_Text section_
Posted by Bob Warfield on November 23, 2011

Sameer Patel has an interesting post that got me to thinking:  How do you market cheap socially?

What got Sameer to post was the following (in his words):

Social Times reports that the way to get more “Likes” on Facebook is to offer coupons to satiate the what’s-in-it-for-me hunger of an increasingly discriminating social networker.

This might well be that moment in social media marketing history when we look back and say – “what were we thinking??”

Here’s my problem with that–what do you do if what you sell and market is “cheap?”

Michael Porter’s musings on competitive strategy suggests there are 3 winning market strategies:

1.  You can build the best.

2.  You can be the low-cost provider.

3.  You can focus on some under served niche that the other two are ignoring.

There are a lot of companies in this world who adopt #2–what they’re selling is “cheap”.  Come buy from us, because we’ll give you the best price.  The whole notion of brand tends to facilitate cheap, except where the brands go out of their way to attack cheap sellers, the way Rolex or Louis Vuitton would.  Once you become fixated on a brand that satisfies #1 (i.e. you view it as the best), all that’s left is to find the cheapest source of #1.  The businesses that act as middlemen, retailers that sell the brands, often fall back on #2 to market themselves.  Yes, you can buy that Canon DSLR a lot of places, but ours is cheaper.

If you think about it, the Internet is ideally suited to convey the messaging of #2 because #2 is a search game.  Amazon facilitates that search for cheap, eBay facilitates it, Craigslist is there, and certainly any search engine spends a great deal of time processing searches that boil down to trying to find the best price on something.  I do it myself all the time and so do you.

Enter Social networks like Facebook.  We’re told that it is important for us to “engage” with our customers and to “join the conversation” with them.  Yet, what engagement or conversation is needed in the quest for cheap?  Not much really.  In fact, it somewhat detracts from the experience because we’re suspicious that if we stop to listen for too long, we might accidentally absorb the sales pitch and pay too much for some article we’ve vowed to get the best possible price on.

So what’s a poor purveyor of parsimony (sorry, couldn’t resist) to do in order to leverage Facebook and the legion of other Social channels?

Why it seems pretty obvious.  If you’re selling cheap, you’ve got to sell it everywhere.  Why not offer coupons for “Likes” if you are running that sort of company?  You’re actually not marketing your marketing as Sameer says.  Rather, you’re offering one of the many tricks of your trade, in this case a coupon, to convince your would-be followers that you are indeed the bona fide cheapest source of the product they seek.  And even if it isn’t the product they seek, it is still a good deal, and a consumer looking for cheap is probably interested in more cheap they didn’t even know they needed.  I think we still have a 55 gallon drum of crunchy peanut butter around here somewhere from the days before we banned ourselves from Costco unless we were stocking up supplies for a party.  Last on the list of reasons to do it is that as Likes, +1’s, and other Social Signals increasingly impact SEO, it will become harder and harder to sell “cheap” unless you engage in these activities.  After all, one of the ways you got to be so cheap is you quit paying to have charming personalities engage with customers.  They’re over at Nordstrom and have been absent from Walmart for a long time if they were ever there.  You ain’t got nuttin’ but a whole lot of cheap to talk about, so hand out those coupons freely and hope your SEO will still be able to get you noticed.

_Data shown_
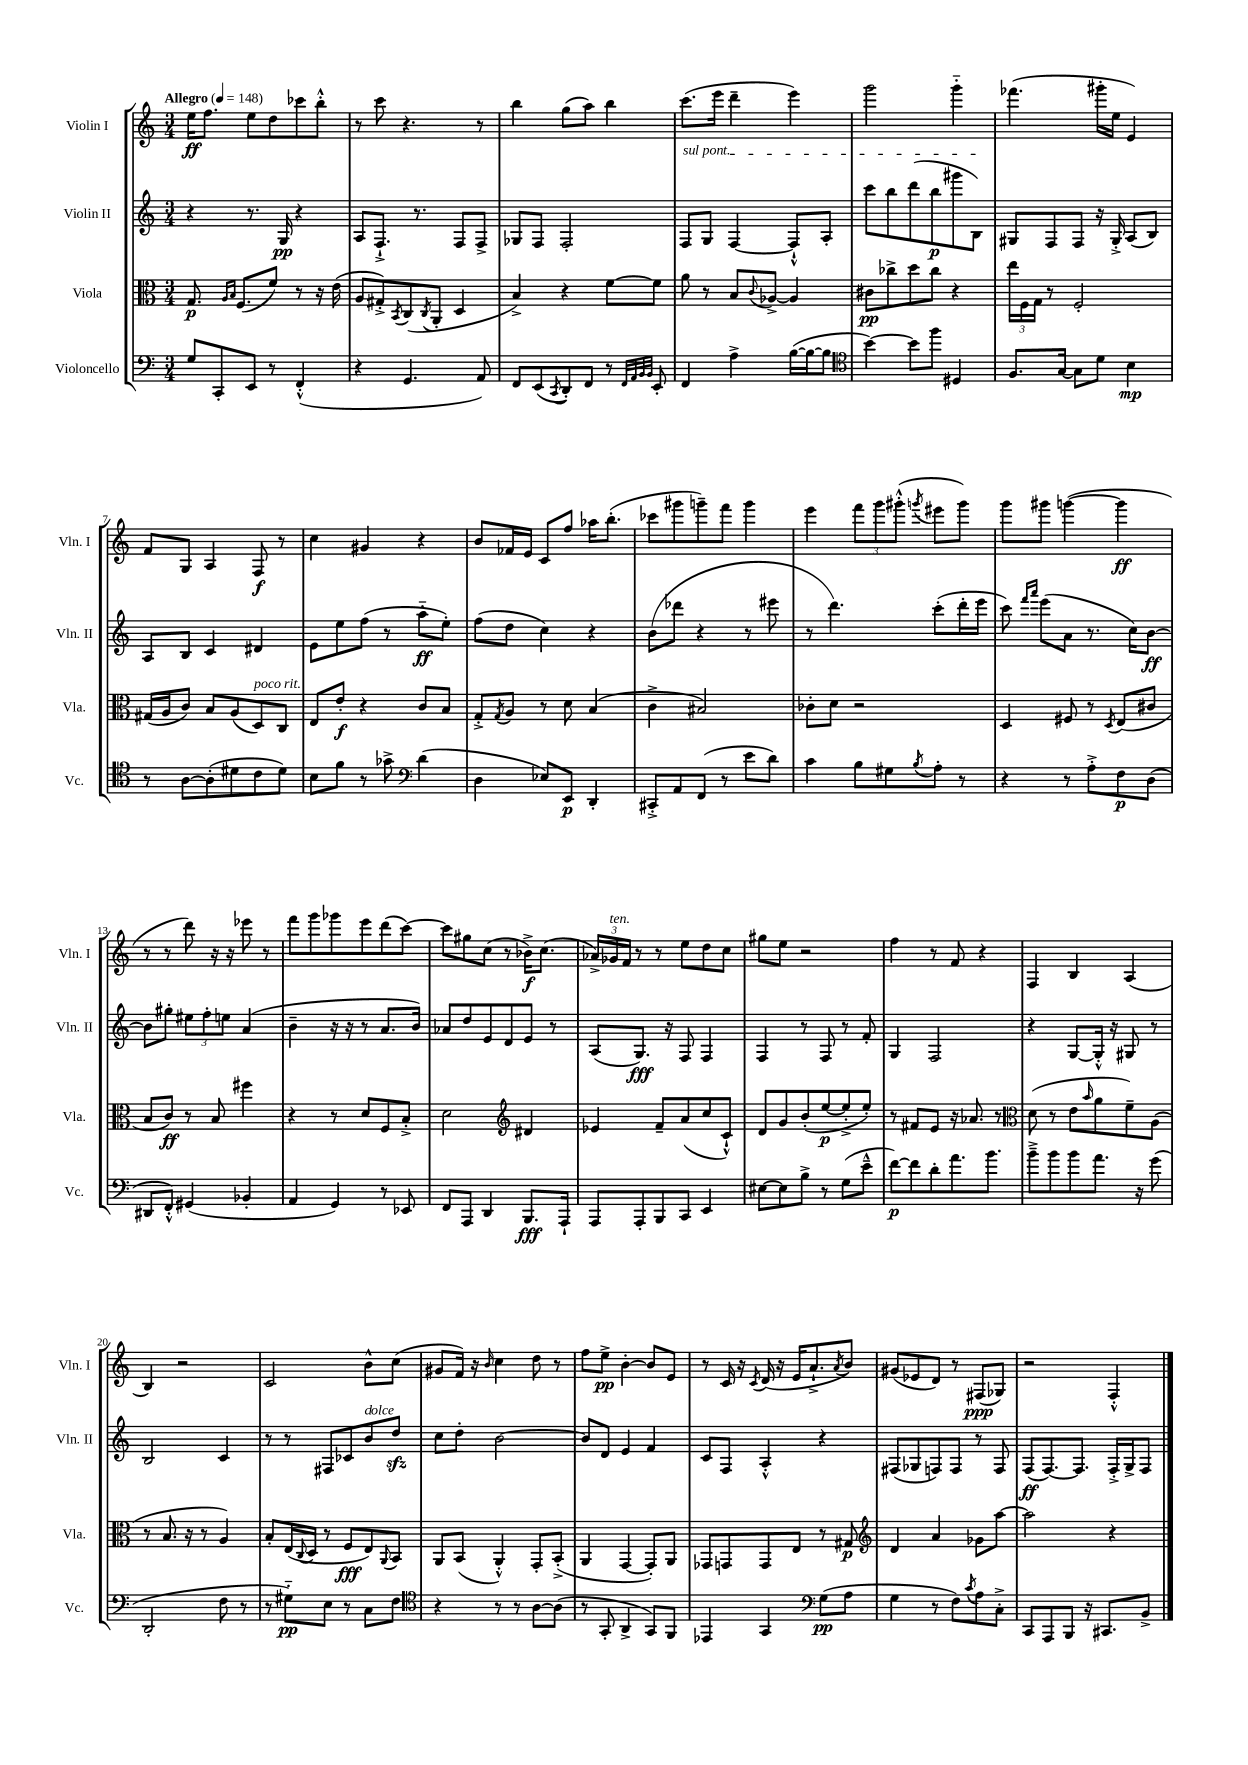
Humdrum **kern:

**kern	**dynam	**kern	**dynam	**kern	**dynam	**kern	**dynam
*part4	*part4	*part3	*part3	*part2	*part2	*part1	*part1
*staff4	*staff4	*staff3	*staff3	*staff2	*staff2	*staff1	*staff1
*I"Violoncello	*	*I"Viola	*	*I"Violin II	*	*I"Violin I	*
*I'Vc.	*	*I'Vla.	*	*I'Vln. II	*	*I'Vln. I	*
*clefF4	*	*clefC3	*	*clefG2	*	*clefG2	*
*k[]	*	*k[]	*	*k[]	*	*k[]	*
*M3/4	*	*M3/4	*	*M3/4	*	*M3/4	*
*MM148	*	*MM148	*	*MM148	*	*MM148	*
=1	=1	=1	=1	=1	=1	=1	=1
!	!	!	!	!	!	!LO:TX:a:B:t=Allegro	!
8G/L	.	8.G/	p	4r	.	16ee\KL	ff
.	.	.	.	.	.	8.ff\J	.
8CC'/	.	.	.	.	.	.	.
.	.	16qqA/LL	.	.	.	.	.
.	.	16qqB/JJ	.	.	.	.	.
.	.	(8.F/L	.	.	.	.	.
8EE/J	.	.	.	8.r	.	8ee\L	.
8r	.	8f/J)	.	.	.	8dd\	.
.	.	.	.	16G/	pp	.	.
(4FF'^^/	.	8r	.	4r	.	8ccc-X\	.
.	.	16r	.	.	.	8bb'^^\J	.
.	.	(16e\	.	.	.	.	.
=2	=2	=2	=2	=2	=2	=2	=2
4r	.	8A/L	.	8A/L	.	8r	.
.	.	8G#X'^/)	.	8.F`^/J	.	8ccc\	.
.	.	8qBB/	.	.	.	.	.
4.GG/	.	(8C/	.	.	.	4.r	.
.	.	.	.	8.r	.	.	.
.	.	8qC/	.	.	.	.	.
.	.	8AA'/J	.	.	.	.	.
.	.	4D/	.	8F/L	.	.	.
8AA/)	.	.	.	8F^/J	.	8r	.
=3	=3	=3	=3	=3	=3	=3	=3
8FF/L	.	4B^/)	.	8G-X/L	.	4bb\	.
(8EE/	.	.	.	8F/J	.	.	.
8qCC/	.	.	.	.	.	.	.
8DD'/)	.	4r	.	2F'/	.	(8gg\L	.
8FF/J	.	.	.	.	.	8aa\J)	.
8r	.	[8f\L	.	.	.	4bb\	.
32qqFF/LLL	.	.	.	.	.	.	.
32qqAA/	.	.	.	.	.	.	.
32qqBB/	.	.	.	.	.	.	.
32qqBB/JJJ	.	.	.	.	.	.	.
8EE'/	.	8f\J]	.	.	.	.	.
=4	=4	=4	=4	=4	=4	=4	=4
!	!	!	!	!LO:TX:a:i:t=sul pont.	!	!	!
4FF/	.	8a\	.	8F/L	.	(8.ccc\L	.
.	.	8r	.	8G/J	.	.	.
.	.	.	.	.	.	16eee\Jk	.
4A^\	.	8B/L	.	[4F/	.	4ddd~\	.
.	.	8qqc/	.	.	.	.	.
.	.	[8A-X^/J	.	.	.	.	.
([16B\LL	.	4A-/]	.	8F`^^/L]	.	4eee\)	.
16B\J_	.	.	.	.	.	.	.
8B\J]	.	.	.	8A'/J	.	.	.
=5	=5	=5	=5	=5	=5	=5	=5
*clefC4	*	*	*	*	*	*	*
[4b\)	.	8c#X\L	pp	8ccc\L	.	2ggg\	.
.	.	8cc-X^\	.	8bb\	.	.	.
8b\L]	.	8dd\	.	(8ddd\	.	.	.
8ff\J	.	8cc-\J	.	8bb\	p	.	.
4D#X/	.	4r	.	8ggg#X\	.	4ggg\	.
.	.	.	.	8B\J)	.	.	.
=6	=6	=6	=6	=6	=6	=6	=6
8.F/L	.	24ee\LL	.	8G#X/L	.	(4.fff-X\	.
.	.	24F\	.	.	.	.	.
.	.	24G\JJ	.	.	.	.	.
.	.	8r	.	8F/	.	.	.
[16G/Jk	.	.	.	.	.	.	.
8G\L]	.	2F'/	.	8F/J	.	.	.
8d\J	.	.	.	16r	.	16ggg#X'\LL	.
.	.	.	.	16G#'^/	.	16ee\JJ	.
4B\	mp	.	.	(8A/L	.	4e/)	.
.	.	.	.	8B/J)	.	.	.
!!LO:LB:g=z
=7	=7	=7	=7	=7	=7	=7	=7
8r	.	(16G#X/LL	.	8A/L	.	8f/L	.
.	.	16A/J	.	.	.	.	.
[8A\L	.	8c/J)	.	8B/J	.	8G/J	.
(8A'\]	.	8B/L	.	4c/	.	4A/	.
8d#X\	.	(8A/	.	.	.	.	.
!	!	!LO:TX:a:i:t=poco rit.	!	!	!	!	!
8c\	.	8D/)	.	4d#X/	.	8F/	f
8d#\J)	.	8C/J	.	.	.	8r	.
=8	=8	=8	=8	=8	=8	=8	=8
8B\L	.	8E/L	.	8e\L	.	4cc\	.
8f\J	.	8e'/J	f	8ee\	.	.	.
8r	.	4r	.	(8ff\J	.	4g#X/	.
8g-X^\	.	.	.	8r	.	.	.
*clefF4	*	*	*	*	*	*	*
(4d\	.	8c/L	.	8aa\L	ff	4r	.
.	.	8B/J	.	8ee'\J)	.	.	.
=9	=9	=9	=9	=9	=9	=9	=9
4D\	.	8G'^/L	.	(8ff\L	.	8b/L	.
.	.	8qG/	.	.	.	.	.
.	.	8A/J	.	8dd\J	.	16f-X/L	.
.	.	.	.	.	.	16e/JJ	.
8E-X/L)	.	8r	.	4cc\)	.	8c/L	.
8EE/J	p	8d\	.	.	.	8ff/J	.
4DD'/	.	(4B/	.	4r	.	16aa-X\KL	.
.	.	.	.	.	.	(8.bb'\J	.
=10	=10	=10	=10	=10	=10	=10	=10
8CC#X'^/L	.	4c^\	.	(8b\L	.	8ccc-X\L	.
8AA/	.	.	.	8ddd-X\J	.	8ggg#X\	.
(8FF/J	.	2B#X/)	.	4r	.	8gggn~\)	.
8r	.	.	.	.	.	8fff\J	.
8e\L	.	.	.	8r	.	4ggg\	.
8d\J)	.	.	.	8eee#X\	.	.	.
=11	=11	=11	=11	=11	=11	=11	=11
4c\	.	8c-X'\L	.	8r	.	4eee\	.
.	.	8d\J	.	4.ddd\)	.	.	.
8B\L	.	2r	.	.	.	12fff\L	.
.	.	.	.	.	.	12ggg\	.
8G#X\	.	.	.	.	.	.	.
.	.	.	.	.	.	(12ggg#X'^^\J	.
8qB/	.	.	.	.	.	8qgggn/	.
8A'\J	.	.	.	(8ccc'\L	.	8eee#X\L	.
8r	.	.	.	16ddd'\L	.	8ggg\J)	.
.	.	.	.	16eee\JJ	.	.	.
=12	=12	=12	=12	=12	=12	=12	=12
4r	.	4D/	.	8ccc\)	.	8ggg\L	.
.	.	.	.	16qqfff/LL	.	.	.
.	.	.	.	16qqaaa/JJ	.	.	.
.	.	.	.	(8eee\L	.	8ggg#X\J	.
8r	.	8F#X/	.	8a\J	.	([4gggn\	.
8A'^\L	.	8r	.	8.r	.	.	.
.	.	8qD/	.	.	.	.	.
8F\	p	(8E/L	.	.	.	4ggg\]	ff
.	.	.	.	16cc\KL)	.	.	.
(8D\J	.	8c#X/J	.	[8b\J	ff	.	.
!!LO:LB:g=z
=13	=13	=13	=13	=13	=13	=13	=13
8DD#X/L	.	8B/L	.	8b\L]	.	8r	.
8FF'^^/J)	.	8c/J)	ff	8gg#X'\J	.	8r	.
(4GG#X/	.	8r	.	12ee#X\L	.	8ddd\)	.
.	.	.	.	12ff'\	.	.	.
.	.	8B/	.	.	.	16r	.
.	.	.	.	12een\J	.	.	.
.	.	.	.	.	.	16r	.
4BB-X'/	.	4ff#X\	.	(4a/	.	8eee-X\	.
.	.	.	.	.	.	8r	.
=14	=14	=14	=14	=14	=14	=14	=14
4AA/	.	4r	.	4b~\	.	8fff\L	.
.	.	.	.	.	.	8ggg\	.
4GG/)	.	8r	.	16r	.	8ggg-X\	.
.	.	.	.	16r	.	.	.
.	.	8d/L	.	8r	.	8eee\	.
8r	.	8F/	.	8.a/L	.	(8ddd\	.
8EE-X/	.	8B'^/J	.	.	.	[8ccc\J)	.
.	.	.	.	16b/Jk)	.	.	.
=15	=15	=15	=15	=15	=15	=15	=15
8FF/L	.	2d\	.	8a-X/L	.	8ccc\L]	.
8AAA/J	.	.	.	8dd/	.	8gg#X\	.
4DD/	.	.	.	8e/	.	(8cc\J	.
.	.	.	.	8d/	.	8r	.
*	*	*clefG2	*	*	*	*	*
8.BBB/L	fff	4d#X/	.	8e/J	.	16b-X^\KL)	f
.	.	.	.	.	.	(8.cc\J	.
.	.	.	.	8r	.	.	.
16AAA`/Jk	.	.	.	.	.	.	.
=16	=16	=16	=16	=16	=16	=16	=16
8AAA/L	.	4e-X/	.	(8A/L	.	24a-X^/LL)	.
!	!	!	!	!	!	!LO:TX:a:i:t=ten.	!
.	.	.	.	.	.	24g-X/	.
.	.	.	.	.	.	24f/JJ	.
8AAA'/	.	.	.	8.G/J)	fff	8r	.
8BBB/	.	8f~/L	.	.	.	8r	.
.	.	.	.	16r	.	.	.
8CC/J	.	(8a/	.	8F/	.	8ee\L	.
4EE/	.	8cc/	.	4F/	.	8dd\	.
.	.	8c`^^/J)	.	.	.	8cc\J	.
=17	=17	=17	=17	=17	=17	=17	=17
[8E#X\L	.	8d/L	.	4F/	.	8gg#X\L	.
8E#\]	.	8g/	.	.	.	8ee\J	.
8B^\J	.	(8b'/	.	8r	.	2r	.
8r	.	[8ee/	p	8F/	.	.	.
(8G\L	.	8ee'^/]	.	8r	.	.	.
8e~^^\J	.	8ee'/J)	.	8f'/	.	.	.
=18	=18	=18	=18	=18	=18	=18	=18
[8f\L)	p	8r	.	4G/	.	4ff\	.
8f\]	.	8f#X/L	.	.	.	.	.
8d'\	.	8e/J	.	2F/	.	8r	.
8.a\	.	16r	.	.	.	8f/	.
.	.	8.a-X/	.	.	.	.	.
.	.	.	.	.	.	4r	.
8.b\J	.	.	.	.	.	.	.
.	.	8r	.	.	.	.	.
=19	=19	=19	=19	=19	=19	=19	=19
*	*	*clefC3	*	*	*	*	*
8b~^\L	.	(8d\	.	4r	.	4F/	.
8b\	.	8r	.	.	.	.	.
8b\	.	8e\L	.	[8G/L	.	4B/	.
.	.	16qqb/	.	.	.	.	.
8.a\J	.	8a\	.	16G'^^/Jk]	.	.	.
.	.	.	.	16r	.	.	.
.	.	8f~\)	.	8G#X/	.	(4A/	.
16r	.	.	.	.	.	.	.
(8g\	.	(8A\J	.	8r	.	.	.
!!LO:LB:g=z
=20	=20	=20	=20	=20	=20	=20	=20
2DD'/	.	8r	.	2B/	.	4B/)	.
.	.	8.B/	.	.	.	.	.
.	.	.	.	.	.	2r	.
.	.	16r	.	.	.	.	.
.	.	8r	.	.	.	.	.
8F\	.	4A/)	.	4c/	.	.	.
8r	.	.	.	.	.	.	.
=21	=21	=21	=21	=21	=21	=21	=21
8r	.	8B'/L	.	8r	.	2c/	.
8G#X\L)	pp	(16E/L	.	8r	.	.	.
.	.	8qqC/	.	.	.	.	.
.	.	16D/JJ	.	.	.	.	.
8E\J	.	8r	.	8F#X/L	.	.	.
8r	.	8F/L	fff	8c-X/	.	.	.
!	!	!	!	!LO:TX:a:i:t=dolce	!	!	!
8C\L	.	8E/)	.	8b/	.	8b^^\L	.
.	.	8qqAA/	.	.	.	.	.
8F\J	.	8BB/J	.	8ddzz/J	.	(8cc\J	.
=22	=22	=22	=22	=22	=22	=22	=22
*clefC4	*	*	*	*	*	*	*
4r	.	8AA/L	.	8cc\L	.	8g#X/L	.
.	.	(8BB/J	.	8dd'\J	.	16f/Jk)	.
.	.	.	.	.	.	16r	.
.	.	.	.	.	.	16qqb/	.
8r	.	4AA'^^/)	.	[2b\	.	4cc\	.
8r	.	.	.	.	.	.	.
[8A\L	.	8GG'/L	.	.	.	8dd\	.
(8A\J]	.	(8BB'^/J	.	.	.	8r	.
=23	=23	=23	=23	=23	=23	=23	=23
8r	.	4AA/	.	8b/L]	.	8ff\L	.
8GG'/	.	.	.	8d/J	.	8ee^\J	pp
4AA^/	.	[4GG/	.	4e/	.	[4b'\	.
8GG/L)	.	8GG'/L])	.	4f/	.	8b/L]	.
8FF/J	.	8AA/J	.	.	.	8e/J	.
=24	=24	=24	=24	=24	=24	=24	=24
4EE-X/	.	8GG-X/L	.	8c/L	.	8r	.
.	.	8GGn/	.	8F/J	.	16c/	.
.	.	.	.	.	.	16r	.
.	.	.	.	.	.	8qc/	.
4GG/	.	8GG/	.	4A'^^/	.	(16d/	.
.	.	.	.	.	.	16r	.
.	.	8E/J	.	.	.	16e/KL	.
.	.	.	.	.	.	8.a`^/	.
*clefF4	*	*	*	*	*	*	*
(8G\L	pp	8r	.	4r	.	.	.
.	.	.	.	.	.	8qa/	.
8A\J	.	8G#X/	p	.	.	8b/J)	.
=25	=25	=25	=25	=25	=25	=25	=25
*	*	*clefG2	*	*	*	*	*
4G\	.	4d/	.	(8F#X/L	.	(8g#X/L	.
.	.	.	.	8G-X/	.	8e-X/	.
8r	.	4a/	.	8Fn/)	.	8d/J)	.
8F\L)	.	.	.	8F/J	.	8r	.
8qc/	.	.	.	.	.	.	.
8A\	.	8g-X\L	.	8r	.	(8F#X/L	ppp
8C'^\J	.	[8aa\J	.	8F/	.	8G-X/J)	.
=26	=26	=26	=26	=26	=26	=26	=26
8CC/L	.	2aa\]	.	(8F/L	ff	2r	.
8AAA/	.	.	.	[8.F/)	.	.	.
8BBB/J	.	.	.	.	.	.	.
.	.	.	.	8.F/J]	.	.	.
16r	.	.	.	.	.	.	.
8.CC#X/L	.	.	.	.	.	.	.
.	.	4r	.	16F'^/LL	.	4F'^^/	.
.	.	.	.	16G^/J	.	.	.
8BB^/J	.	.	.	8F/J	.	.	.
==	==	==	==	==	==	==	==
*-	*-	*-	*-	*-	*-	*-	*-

_Requests_
**A.** Summarize the post on marketing cheap products through social media in two sentences.
**B.** Translate this sentence from the post on marketing cheap products through social media into Spanish: "If you're selling cheap, you've got to sell it everywhere."
**C.** Continue the post on marketing cheap products through social media from its final sentence.
The entries aren't needed for anything here.

_Task results_
**A.** The post asks how sellers who compete on low price should market on social networks like Facebook, where shoppers hunting for the best price want little engagement or conversation. It concludes that such sellers should offer coupons for "Likes" to show they are the cheapest source, especially as Likes and other social signals increasingly affect SEO.

**B.** Si vendes barato, tienes que venderlo en todas partes.

**C.**
All this musing on “cheap” does make one wonder whether the Internet helps or hurts any of Porter’s 3 big competitive strategies.  It looks to me like #3 benefits the most because I see it as the Long Tail.  Finally we can target ever smaller niches and aggregate enough of them to yield an interesting business.  Cheap rolls along happy as a clam.  No sales tax online (yet!).  Plenty of new tools to get the word out that you’re cheap.  How can you go wrong with that, other than that lower market friction means lower margins and cheap’s were already razor thin.  That’s probably why the latest iteration of give-away-something-of-apparent-value-to-lock-them-in is doing so well in the form of products like the iOS Walled Gardens and the new Kindle Fire.

Perhaps the one that is most challenged is #1.  In the old days, when you want the best, it seems like it was easier to seek it out and touch it.  There were fewer degrees of “best”, less diversity.  Perhaps I am confusing what to me looks like a candidate for “Best” but is in reality merely a niche product and I didn’t realize I live in that niche.  Either way, it seems like search brings an embarrassment of riches when it comes to best.  Yet, it is the products that truly are “Best” that I think have the biggest opportunity to do those Social Things that we dream about and that Sameer wishes companies would do instead of offering Coupons.  It is the products that are “Best” that have the greatest opportunity to produce wonderful content for Inbound marketing that gets good SEO.  The “Best” crowd actually have something worth talking about, worth engaging with, and worth a conversation.  This is true too for the niche players.

On balance, the arms race between the three models continues.  They each have good strategies to employ, even if they don’t appeal to everyone.  That’s normal.  That’s why we have 3 flavors.

3 Responses to “How Do You Market Cheap Socially?”

  1. Hi Bob,
    Thanks for the riff but this post stands on its own two feet – lots to think about there.

    With respect to the riff, though… I would go one step further for the “cheap goods” and provide the coupon anyway. Insisting on a “Like” in this case is unnecessarily re-injecting marketing where a sale should be happening. Arguably, more blasphemous than injecting more marketing into marketing. : >)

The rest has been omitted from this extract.